Ríos de tinta han corrido acerca de las vicisitudes que rodean al legendario Concurso de Cante Jondo de 1922. Numerosos estudios han puesto de manifiesto sus aspectos más polémicos, sobre todo aquellos que tienen que ver con las definiciones más o menos resbaladizas de lo jondo y lo flamenco que sus célebres ideólogos acuñaron. En esencia, el concurso se concibió como una contraposición simbólica entre lo puro (lo jondo o canto primitivo andaluz) y la naturaleza moderna, impostada y corrosiva de lo impuro (el flamenco). Un punto de partida peligroso que obligó a sus organizadores a crear unas bases restrictivas con fronteras infranqueables entre el “contaminado” mundo profesional del flamenco y el inmaculado arte jondo y primigenio representado por el canto de la gente sencilla; o entre los estilos musicales canónicos y verdaderos emanados de la sacrosanta seguiriya y el resto de estilos, espurios y fruto de la degeneración de estos últimos.
A pesar de estos inconvenientes, la relevancia del concurso y toda la fundamentación filosófica que lo sustenta, fue y sigue siendo de capital importancia en la historia de la música española. En primer lugar, por constituirse en el primer evento histórico que reclama atención internacional sobre un arte autóctono (jondo o flamenco, tanto monta...) de una riqueza, complejidad y potencia fuera de lo común; y después, por dignificar su status intelectual elevándolo al merecido plano de prestigio que un arte tan contundente y extraordinario debía ocupar.
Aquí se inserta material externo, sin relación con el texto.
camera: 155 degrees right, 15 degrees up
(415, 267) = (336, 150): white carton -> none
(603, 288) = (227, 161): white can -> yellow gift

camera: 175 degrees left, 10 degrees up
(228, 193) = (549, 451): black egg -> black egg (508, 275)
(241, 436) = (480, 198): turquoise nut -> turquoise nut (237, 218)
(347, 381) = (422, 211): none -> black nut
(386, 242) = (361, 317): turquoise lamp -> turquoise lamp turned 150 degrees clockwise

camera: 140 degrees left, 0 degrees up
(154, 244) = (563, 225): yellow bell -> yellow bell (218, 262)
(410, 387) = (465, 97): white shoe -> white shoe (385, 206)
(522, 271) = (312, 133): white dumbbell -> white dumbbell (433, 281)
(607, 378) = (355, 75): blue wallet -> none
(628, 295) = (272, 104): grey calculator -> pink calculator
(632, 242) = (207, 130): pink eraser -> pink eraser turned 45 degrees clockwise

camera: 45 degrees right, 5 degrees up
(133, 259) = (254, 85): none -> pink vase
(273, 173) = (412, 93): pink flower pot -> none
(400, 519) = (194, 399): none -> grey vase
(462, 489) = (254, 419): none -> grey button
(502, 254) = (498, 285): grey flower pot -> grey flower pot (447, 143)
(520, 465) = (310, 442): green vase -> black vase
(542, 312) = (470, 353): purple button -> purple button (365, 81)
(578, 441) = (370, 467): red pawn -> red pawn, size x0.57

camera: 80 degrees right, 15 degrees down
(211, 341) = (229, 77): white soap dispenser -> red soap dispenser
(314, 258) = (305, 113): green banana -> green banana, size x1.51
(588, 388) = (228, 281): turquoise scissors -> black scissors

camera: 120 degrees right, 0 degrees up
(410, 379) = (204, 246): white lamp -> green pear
Hoy día es difícil reprochar a Manuel de Falla sus supuestos errores en la concepción del concurso, conociendo el recogimiento religioso con el que escuchaba el cante o cómo perdía el apetito a causa de la conmoción estética producida por esos martinetes que cantaba un niño en el Carmen de la Antequeruela. Gracias también a la insistencia visionaria de Falla, podemos disfrutar hoy de esos seis cantes grabados por Diego Bermúdez Cala, El Tenazas de Morón, en el sello Odeón. Cuatro de ellos –las soleares (soleá apolá), serrana, seguiriyas gitanas o de Silverio (cabales), y caña– que recreamos en el programa de esta noche.
Afortunadamente, hoy sabemos (aunque muchos no se quieran enterar) que la pureza es enemiga de la vida; que lo fértil en el terreno de la biología, de la ideología, o del arte procede del mestizaje, de lo impuro, de la mezcla genética o de la síntesis de ideas plurales. Así entendemos también el flamenco: el arte más gloriosamente impuro que ha gestado España. Un crisol donde se juntan las innumerables fecundas influencias culturales que han cruzado nuestra historia para parir una música (un cante, un baile, un toque) que arrastra a quien lo degusta hasta la obsesión o la divina locura, que transmuta a sus adeptos a una forma de escuchar que es también sabiduría o ciencia poética de la vida. Es por eso que un trío de formación clásica, pero de corazón indómito se adentra sin tapujos sobre el mismo suelo que pisaron hace cien años Lorca, Falla, El Tenazas, La Niña de los Peines, Caracol o Chacón, en un diálogo de igual a igual con nuestros camaradas flamencos, con el único ánimo de disfrutar de una música que nos trastorna por su hermosura y su verdad. El Concurso de Cante Jondo y sus benditas contradicciones nos abrieron el camino para asumir lo impuro sin complejos. Hoy escucharemos desde el flamenco estilizado que Arbós y Bretón concibieron para las salas de concierto con instrumentos clásicos, hasta los cantes del Tenazas, los del maestro Chacón o los del albaicinero Fresquito Yerbagüena, pasando por algunas composiciones originales inspiradas en Lorca o en palos flamencos que por su fortaleza y grandeza siguen siendo tan permeables a lo impuro como siempre lo fueron.